Privacy is where things get a bit soupy. AI identity systems are usually marketed on the basis that they can take more signals into account and make better decisions as a result. That sounds great, and sometimes it is. But it also means more collection, more processing and more potential intrusion. The line between intelligent authentication and overreach can get thin very quickly. Data gathered to confirm identity can easily become data used to monitor behaviour, profile staff, track habits or support broader surveillance if the guardrails are poor. That is where trust starts to wobble. Enterprises need privacy by design, proper impact assessments, transparent notices and disciplined boundaries around how identity data is used. Just because a system can infer more does not mean it should. It’s a potential minefield that should be navigated mindfully and with integrity.

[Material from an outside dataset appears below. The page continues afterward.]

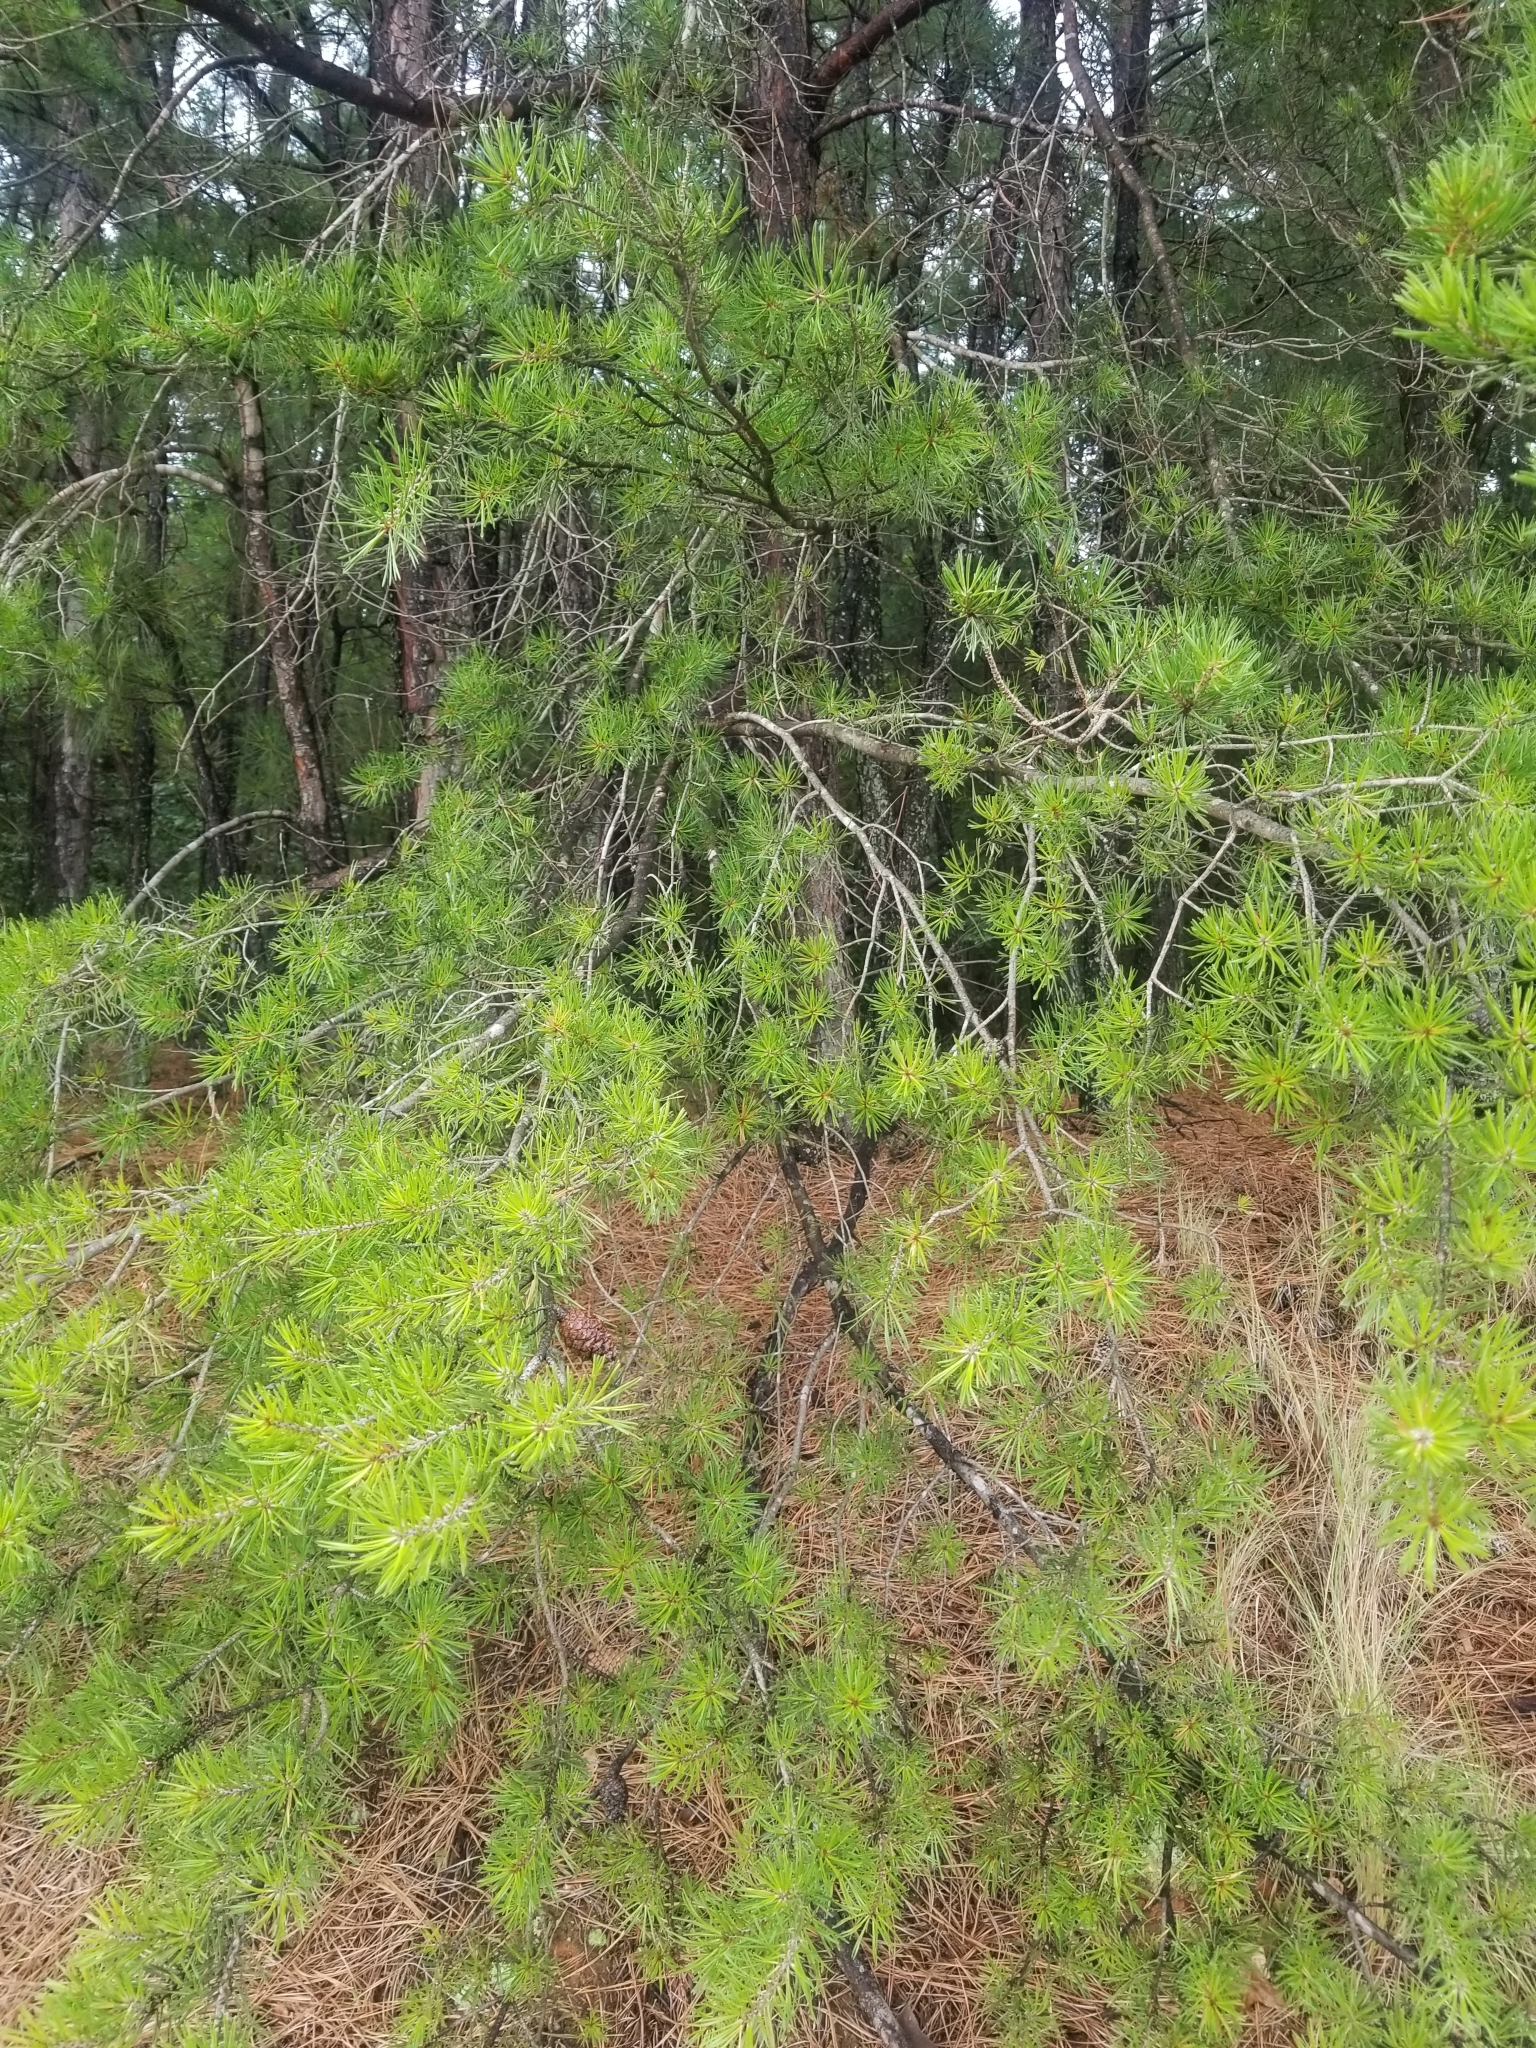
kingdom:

That brings us to is the ethical question, which is where the machine gets a little too smug for its own good. AI models are not neutral simply because they are mathematical. If an identity tool has been trained on incomplete or biased data, it may perform unevenly across different groups. That can lead to higher false rejections, repeated challenges for legitimate users, or decisions that disproportionately affect certain individuals. In a business setting, that is not just inconvenient. It can be unfair, exclusionary and potentially discriminatory. Organisations cannot simply deploy these systems and hope the algorithm behaves itself. That’s magical thinking.

Explainability matters too. If someone is denied access, locked out of a process or flagged as high risk, there must be a way to explain that decision in plain language and to challenge it if necessary. Black box identity decisions are a poor fit for any organisation trying to claim strong governance. Human review, escalation routes and clear accountability all need to be part of the design.

The real implication is that AI-driven identity should never be treated as a shiny bolt-on security upgrade. It is part of a much bigger picture involving data protection, user trust, accountability and control. Used well, it can strengthen resilience and reduce fraud. Used badly, it can create exactly the kind of opaque, over-engineered risk that good governance is supposed to prevent. The smart approach is not to resist the technology, but to govern it properly from the outset. Because in identity, as in most things, clever without controlled is just chaos in a smarter outfit.